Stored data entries
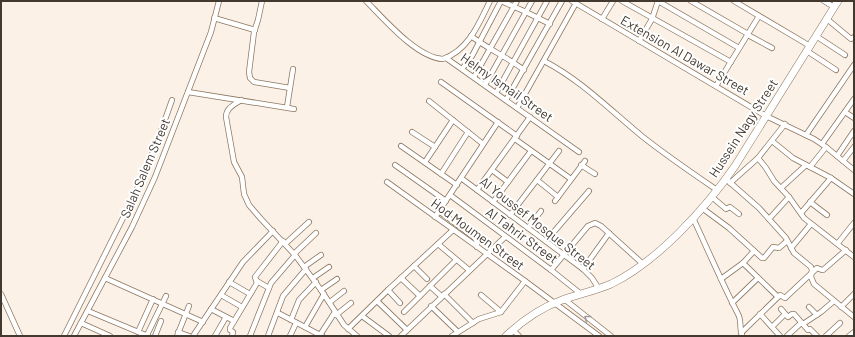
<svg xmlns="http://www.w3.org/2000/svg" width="855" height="337" font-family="Barlow,sans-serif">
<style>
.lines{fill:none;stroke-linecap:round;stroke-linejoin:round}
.street-casing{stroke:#8d7760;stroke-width:6}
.secondary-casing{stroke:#8d7760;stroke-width:8}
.street{stroke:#fff;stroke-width:4.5}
.secondary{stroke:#fff;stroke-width:7}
.oneway{stroke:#a19c97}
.labels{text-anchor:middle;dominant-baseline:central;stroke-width:4;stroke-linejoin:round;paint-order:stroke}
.street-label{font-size:13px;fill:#43392f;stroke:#fff}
</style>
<rect width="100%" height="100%" fill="#fbf1e7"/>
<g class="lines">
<defs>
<g id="street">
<polyline points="262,1 258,20 254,32 249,72 250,78 254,82 290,88"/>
<path d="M366,1C384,19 417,58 443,59C469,50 479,23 490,1"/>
<polyline points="501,1 526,12 550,24"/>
<polyline points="572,1 766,116 814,139 826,147 854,170"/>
<polyline points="622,1 731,62"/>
<polyline points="658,1 739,48"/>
<polyline points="691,1 748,34"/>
<polyline points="734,1 810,46"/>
<polyline points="824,1 834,7"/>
<polyline points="214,18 255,30"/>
<polyline points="602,19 613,1"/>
<polyline points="827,19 851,39 854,37"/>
<polyline points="748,35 772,48"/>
<path d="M471,36C488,49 507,57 524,70"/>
<polyline points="816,36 845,55"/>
<polyline points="639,41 652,19 658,1"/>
<polyline points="807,51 836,70"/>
<polyline points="446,58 579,152"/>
<path d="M544,61C581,80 611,111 643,137C667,156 692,173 717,190"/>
<polyline points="462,69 472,56 501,1"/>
<polyline points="474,77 517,1"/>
<polyline points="441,82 517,136"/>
<polyline points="485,85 532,1"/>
<polyline points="716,86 759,16"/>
<polyline points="188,92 294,109"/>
<polyline points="496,93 547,1"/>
<path d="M241,100C234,105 226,108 226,117L234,162L242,177L244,194L249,205L261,219L295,255L321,290L344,325L357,336"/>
<polyline points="506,100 562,1"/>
<polyline points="429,101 483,144"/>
<polyline points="287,107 293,69"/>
<polyline points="517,108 576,3"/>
<polyline points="845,112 854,118"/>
<polyline points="412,132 435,147"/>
<polyline points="806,135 854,65"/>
<polyline points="515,139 571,179"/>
<polyline points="772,141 793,158 831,178 854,194"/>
<polyline points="822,144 854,99"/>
<polyline points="401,146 457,185"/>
<polyline points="837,156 854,131"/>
<polyline points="758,158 766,168 774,181 789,197 804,218 854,257"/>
<polyline points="843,161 854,147"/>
<polyline points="425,162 453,120"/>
<polyline points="395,165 446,201"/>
<polyline points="581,165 595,174"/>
<polyline points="810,167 826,147"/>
<polyline points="492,170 508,182"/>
<polyline points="441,174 468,132"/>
<polyline points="461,178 583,269 592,278 599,289"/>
<polyline points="726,179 759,208 786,238 794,253 811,267 812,270 811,277 814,284 854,317"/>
<polyline points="537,180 558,197"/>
<polyline points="387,182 525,281 599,336"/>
<polyline points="730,183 758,158 785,124"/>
<polyline points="781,188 806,165"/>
<polyline points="477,190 530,117"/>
<polyline points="450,195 551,270 581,294"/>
<polyline points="712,197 726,209 730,207 739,214"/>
<polyline points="555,201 585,161"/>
<polyline points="493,202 531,151"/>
<polyline points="810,202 827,215"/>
<polyline points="702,208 729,228 762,258 764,258 773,247 779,248 787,241"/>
<polyline points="439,211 475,238 477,242 477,247"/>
<polyline points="801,213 831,178"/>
<polyline points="510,215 559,151"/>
<polyline points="435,217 498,122"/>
<path d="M693,218C708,250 722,283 738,314C742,321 739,328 742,335"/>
<polyline points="769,219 789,197"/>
<polyline points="528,228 541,211"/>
<polyline points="546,241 589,191"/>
<polyline points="838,243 854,223"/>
<polyline points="285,244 309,222"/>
<polyline points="438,244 469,270"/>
<polyline points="791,248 811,224"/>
<polyline points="294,254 316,233"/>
<polyline points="743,263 778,297"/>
<polyline points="414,266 427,279"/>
<polyline points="304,267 321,255"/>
<polyline points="583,269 609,233"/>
<polyline points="551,270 588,226 595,223 601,226 643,264"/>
<polyline points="105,278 203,322"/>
<polyline points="313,278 329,267"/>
<polyline points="401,278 420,296"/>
<polyline points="721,279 743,263 754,251"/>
<polyline points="257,281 269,288"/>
<polyline points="229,282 250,294"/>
<polyline points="430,286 441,296"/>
<polyline points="321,290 337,279"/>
<polyline points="388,290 400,303"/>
<polyline points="1,294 20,336"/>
<polyline points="444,294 473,323"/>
<polyline points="221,295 242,307"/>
<polyline points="481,295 501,312"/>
<polyline points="564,299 611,336"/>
<polyline points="377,301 407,330"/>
<polyline points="330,302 344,291"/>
<polyline points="732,303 758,278"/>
<polyline points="431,306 458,332"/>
<polyline points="809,307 817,315"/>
<polyline points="841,307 854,294"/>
<polyline points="211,309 234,321"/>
<polyline points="781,309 788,317 792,314 794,314 808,330 810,329 817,336"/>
<polyline points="88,311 148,336"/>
<polyline points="404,312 456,260"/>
<polyline points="278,313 322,336"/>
<polyline points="760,314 780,336"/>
<polyline points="336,315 351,303"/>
<polyline points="362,316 389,336"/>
<polyline points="291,320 299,300 316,282"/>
<polyline points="81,323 110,336"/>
<polyline points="803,324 821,312 834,301"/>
<polyline points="305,327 324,294"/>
<polyline points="772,327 785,314"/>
<polyline points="348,329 388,290 453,230"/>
<polyline points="513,330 519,336"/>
<polyline points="138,332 153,299"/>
<polyline points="178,332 189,336"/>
<polyline points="741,333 780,295 785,298 817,268 822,270 823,270 846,250"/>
<polyline points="147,335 166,296"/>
<polyline points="320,335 335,312"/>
<polyline points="64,336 135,194 156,145 172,100"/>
<polyline points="74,336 132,227 155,177 211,32 219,1"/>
<polyline points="155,336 161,321"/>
<polyline points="177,336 189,306"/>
<polyline points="193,336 243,262 273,231"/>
<polyline points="215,336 226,317"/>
<polyline points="232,336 233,332 230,330 230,328 257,283 255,277 283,241"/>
<polyline points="250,336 271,283 295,255"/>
<polyline points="268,336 283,296 306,269"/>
<polyline points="290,336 296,323"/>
<polyline points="401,336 505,237"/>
<polyline points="452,336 479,319 501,312 525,281"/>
<polyline points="787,336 801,323"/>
<polyline points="826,336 840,323"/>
<polyline points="849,336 854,332"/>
</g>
<path id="secondary" d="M506,336C523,320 540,308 562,300C578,294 595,291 611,284C657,262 706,208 735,166L838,1"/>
</defs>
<use href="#street" class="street-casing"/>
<use href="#secondary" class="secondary-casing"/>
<use href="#street" class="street"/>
<use href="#secondary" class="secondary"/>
</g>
<defs><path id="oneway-chevron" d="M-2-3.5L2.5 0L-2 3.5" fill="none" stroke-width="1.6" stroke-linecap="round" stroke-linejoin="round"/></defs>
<use class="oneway" href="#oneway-chevron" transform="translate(587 318) rotate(-142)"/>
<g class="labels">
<g class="street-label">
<text transform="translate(685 55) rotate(30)">Extension Al Dawar Street</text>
<text transform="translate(507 87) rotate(35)">Helmy Ismail Street</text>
<text transform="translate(743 128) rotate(-57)">Hussein Nagy Street</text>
<text transform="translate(145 168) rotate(-67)">Salah Salem Street</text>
<text transform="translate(538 223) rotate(38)">Al Youssef Mosque Street</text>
<text transform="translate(478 234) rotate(36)">Hod Moumen Street</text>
<text transform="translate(522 235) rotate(36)">Al Tahrir Street</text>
</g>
</g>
<rect width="855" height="337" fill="none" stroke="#43392f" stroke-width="4"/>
</svg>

Task: Copy each line above containing the string "lines".

Answer space:
.lines{fill:none;stroke-linecap:round;stroke-linejoin:round}
<g class="lines">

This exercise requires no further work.